Aprended de mí, señora. En mis años, mi consejo habría sido que os metieseis en un convento, como hice yo por un tiempo. Pero ya no son esos los usos de vuestros días, ni vos estáis hecha de mi madera. Debéis poneros a salvo de otra forma. Quizá lo mejor sea la distancia. Con que sean de carne y de hueso, y no de humo, uno de cada diez de esos amigos poderosos que aseguráis tener repartidos por el mundo, no os costará trabajo hallar quien os acoja, quien os adule y quien os trate de princesa (o como a tal) en la otra punta del mundo, ya sea en Berbería, en las Indias o en las tierras que contó Marco Polo.
━━━
Tarea escrita: Repite sin cambios la parte del fragmento de arriba que empieza con "Aprended de mí, señora." y sigue hasta "contó Marco Polo.", ambos incluidos.

Registros proporcionados:
━━━
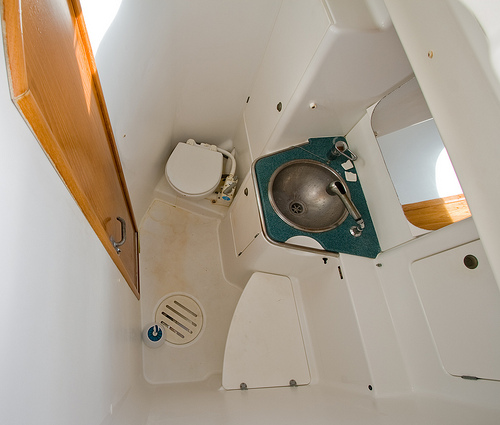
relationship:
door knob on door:
[109, 214, 126, 254] [3, 55, 140, 212]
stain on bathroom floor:
[145, 198, 192, 293] [139, 199, 243, 384]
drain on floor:
[153, 294, 204, 349] [124, 187, 250, 386]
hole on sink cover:
[461, 252, 479, 268] [407, 237, 498, 386]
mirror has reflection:
[370, 73, 462, 229] [434, 147, 471, 224]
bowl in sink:
[269, 157, 359, 235] [253, 136, 380, 263]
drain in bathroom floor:
[155, 295, 203, 345] [136, 227, 214, 307]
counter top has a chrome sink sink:
[255, 134, 380, 257] [253, 136, 380, 263]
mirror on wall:
[370, 73, 462, 229] [342, 110, 436, 251]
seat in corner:
[196, 274, 374, 423] [204, 278, 377, 423]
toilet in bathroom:
[159, 125, 241, 207] [2, 6, 487, 418]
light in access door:
[79, 0, 133, 69] [228, 171, 261, 258]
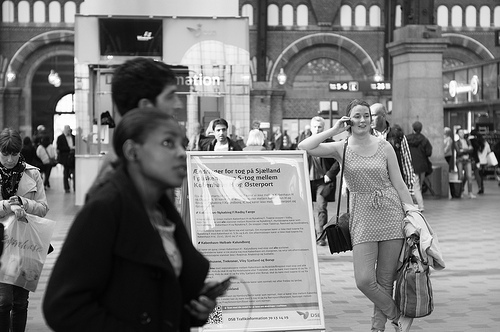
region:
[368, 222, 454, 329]
woman holding striped purse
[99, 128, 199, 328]
woman looking at something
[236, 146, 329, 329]
a large white sign with black letters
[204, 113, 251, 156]
man wearing white shirt and dark jacket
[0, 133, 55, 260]
woman holding a bag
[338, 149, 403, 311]
shirt tied in front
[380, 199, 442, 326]
person holding a coat and bag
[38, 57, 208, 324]
two people looking different directions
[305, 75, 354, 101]
white numbers that say 5-6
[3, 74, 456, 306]
people at a train station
━━━
Resultado:
Aprended de mí, señora. En mis años, mi consejo habría sido que os metieseis en un convento, como hice yo por un tiempo. Pero ya no son esos los usos de vuestros días, ni vos estáis hecha de mi madera. Debéis poneros a salvo de otra forma. Quizá lo mejor sea la distancia. Con que sean de carne y de hueso, y no de humo, uno de cada diez de esos amigos poderosos que aseguráis tener repartidos por el mundo, no os costará trabajo hallar quien os acoja, quien os adule y quien os trate de princesa (o como a tal) en la otra punta del mundo, ya sea en Berbería, en las Indias o en las tierras que contó Marco Polo.